## RECORDS
---*---

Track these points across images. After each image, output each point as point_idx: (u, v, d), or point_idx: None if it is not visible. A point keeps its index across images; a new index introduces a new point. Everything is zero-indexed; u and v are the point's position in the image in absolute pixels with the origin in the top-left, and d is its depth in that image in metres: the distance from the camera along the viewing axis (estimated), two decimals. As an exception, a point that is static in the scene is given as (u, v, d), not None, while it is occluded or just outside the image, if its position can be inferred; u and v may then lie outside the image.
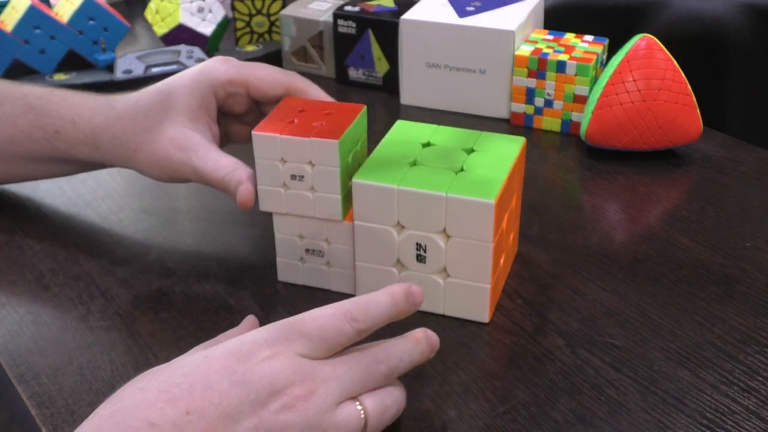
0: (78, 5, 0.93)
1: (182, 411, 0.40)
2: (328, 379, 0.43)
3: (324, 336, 0.44)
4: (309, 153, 0.55)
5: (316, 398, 0.42)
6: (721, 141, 0.81)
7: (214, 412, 0.40)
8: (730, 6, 1.01)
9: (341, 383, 0.44)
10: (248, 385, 0.41)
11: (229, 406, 0.41)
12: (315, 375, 0.43)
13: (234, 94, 0.62)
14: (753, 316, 0.58)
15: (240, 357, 0.42)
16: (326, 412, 0.43)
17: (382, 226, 0.55)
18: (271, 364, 0.42)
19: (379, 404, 0.45)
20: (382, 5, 0.90)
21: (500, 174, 0.55)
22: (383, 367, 0.45)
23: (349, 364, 0.44)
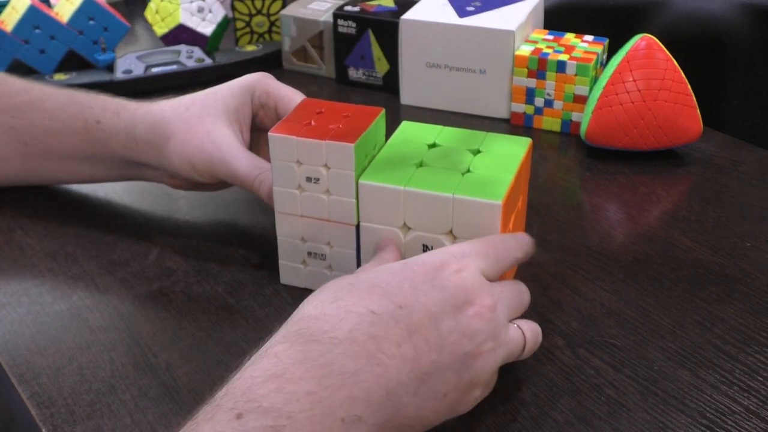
0: (78, 5, 0.93)
1: (396, 305, 0.44)
2: (503, 297, 0.48)
3: (499, 257, 0.50)
4: (324, 156, 0.55)
5: (499, 312, 0.47)
6: (721, 141, 0.81)
7: (421, 308, 0.45)
8: (730, 6, 1.01)
9: (509, 303, 0.49)
10: (447, 290, 0.46)
11: (434, 305, 0.45)
12: (493, 291, 0.48)
13: (265, 105, 0.63)
14: (753, 316, 0.58)
15: (435, 266, 0.47)
16: (503, 327, 0.48)
17: (389, 227, 0.55)
18: (463, 276, 0.47)
19: (534, 330, 0.50)
20: (382, 5, 0.90)
21: (507, 175, 0.55)
22: (525, 297, 0.52)
23: (510, 289, 0.50)
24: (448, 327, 0.45)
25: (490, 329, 0.46)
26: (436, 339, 0.44)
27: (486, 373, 0.46)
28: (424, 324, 0.44)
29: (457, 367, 0.45)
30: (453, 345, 0.45)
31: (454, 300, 0.46)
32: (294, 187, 0.57)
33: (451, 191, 0.53)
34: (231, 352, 0.55)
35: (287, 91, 0.63)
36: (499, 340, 0.47)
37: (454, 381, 0.45)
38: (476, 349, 0.45)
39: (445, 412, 0.46)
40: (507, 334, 0.48)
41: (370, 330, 0.43)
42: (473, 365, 0.45)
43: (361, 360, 0.42)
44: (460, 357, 0.45)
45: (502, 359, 0.47)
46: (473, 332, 0.45)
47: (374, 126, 0.57)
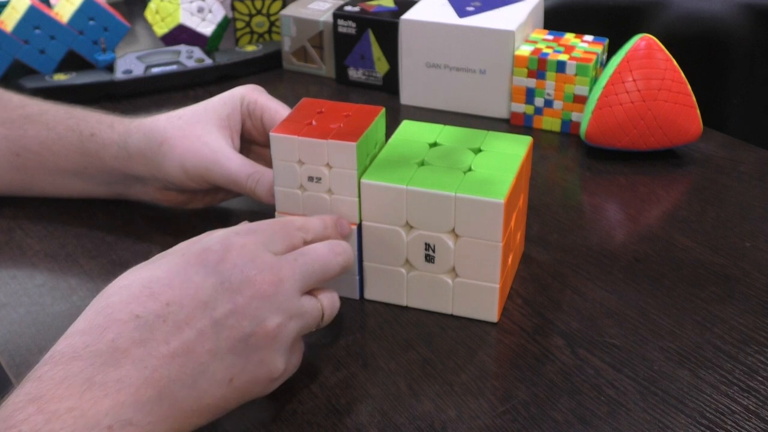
0: (78, 5, 0.93)
1: (163, 303, 0.44)
2: (295, 269, 0.48)
3: (283, 235, 0.50)
4: (327, 155, 0.55)
5: (286, 286, 0.47)
6: (721, 141, 0.81)
7: (191, 301, 0.44)
8: (730, 6, 1.01)
9: (304, 273, 0.49)
10: (222, 274, 0.46)
11: (205, 294, 0.45)
12: (281, 266, 0.48)
13: (252, 115, 0.65)
14: (753, 316, 0.58)
15: (214, 250, 0.47)
16: (292, 299, 0.48)
17: (391, 226, 0.55)
18: (242, 254, 0.47)
19: (331, 299, 0.51)
20: (382, 5, 0.90)
21: (508, 174, 0.55)
22: (337, 260, 0.52)
23: (307, 258, 0.50)
24: (223, 312, 0.45)
25: (273, 305, 0.46)
26: (211, 327, 0.44)
27: (280, 350, 0.47)
28: (196, 315, 0.44)
29: (240, 349, 0.45)
30: (231, 329, 0.45)
31: (230, 283, 0.45)
32: (296, 187, 0.57)
33: (453, 190, 0.53)
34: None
35: (274, 104, 0.65)
36: (288, 313, 0.47)
37: (239, 365, 0.45)
38: (259, 328, 0.45)
39: (237, 396, 0.46)
40: (299, 305, 0.48)
41: (133, 335, 0.42)
42: (260, 344, 0.46)
43: (125, 367, 0.41)
44: (242, 339, 0.45)
45: (295, 332, 0.48)
46: (254, 312, 0.45)
47: (375, 125, 0.57)
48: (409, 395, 0.51)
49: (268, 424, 0.49)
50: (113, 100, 0.90)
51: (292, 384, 0.52)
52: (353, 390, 0.52)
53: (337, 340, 0.56)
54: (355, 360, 0.54)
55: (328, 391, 0.52)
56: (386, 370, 0.53)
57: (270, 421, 0.49)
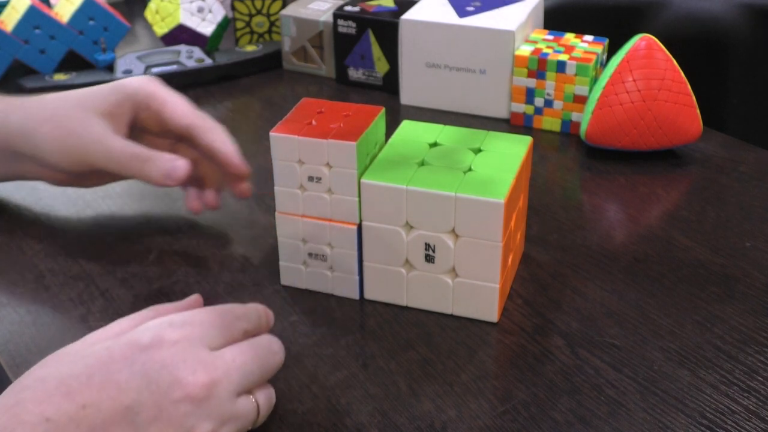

---*---

Exactly as written, reproduce all of the entries while dropping the pictures.

Track these points across images. After each image, output each point as point_idx: (u, v, d), or point_idx: None if it is not visible. A point keeps its index across images; a new index introduces a new point. Everything is zero-indexed; u and v are the point's position in the image in absolute pixels with the origin in the top-left, and d is its depth in that image in metres: the distance from the camera along the viewing axis (estimated), two decimals. As an exception, a point that is static in the scene is given as (u, v, d), not None, while it is occluded or just outside the image, if its position can be inferred; u and v may then lie outside the image.
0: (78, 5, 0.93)
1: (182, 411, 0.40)
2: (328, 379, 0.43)
3: (324, 336, 0.44)
4: (309, 153, 0.55)
5: (316, 398, 0.42)
6: (721, 141, 0.81)
7: (214, 412, 0.40)
8: (730, 6, 1.01)
9: (341, 383, 0.44)
10: (248, 385, 0.41)
11: (229, 406, 0.41)
12: (315, 375, 0.43)
13: (234, 94, 0.62)
14: (753, 316, 0.58)
15: (240, 357, 0.42)
16: (326, 412, 0.43)
17: (382, 226, 0.55)
18: (271, 364, 0.42)
19: (379, 404, 0.45)
20: (382, 5, 0.90)
21: (500, 174, 0.55)
22: (383, 367, 0.45)
23: (349, 364, 0.44)
0: (78, 5, 0.93)
1: (396, 305, 0.44)
2: (503, 297, 0.48)
3: (499, 257, 0.50)
4: (324, 156, 0.55)
5: (499, 312, 0.47)
6: (721, 141, 0.81)
7: (421, 308, 0.45)
8: (730, 6, 1.01)
9: (509, 303, 0.49)
10: (447, 290, 0.46)
11: (434, 305, 0.45)
12: (493, 291, 0.48)
13: (265, 105, 0.63)
14: (753, 316, 0.58)
15: (435, 266, 0.47)
16: (503, 327, 0.48)
17: (389, 227, 0.55)
18: (463, 276, 0.47)
19: (534, 330, 0.50)
20: (382, 5, 0.90)
21: (507, 175, 0.55)
22: (525, 297, 0.52)
23: (510, 289, 0.50)
24: (448, 327, 0.45)
25: (490, 329, 0.46)
26: (436, 339, 0.44)
27: (486, 373, 0.46)
28: (424, 324, 0.44)
29: (457, 367, 0.45)
30: (453, 345, 0.45)
31: (454, 300, 0.46)
32: (294, 187, 0.57)
33: (451, 191, 0.53)
34: (231, 352, 0.55)
35: (287, 91, 0.63)
36: (499, 340, 0.47)
37: (454, 381, 0.45)
38: (476, 349, 0.45)
39: (445, 412, 0.46)
40: (507, 334, 0.48)
41: (370, 330, 0.43)
42: (473, 365, 0.45)
43: (361, 360, 0.42)
44: (460, 357, 0.45)
45: (502, 359, 0.47)
46: (473, 332, 0.45)
47: (374, 126, 0.57)
0: (78, 5, 0.93)
1: (163, 303, 0.44)
2: (295, 269, 0.48)
3: (283, 235, 0.50)
4: (327, 155, 0.55)
5: (286, 286, 0.47)
6: (721, 141, 0.81)
7: (191, 301, 0.44)
8: (730, 6, 1.01)
9: (304, 273, 0.49)
10: (222, 274, 0.46)
11: (205, 294, 0.45)
12: (281, 266, 0.48)
13: (252, 115, 0.65)
14: (753, 316, 0.58)
15: (214, 250, 0.47)
16: (292, 299, 0.48)
17: (391, 226, 0.55)
18: (242, 254, 0.47)
19: (331, 299, 0.51)
20: (382, 5, 0.90)
21: (508, 174, 0.55)
22: (337, 260, 0.52)
23: (307, 258, 0.50)
24: (223, 312, 0.45)
25: (273, 305, 0.46)
26: (211, 327, 0.44)
27: (280, 350, 0.47)
28: (196, 315, 0.44)
29: (240, 349, 0.45)
30: (231, 329, 0.45)
31: (230, 283, 0.45)
32: (296, 187, 0.57)
33: (453, 190, 0.53)
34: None
35: (274, 104, 0.65)
36: (288, 313, 0.47)
37: (239, 365, 0.45)
38: (259, 328, 0.45)
39: (237, 396, 0.46)
40: (299, 305, 0.48)
41: (133, 335, 0.42)
42: (260, 344, 0.46)
43: (125, 367, 0.41)
44: (242, 339, 0.45)
45: (295, 332, 0.48)
46: (254, 312, 0.45)
47: (375, 125, 0.57)
48: (409, 395, 0.51)
49: (268, 424, 0.49)
50: (113, 100, 0.90)
51: (292, 384, 0.52)
52: (353, 390, 0.52)
53: (337, 340, 0.56)
54: (355, 360, 0.54)
55: (328, 391, 0.52)
56: (386, 370, 0.53)
57: (270, 421, 0.49)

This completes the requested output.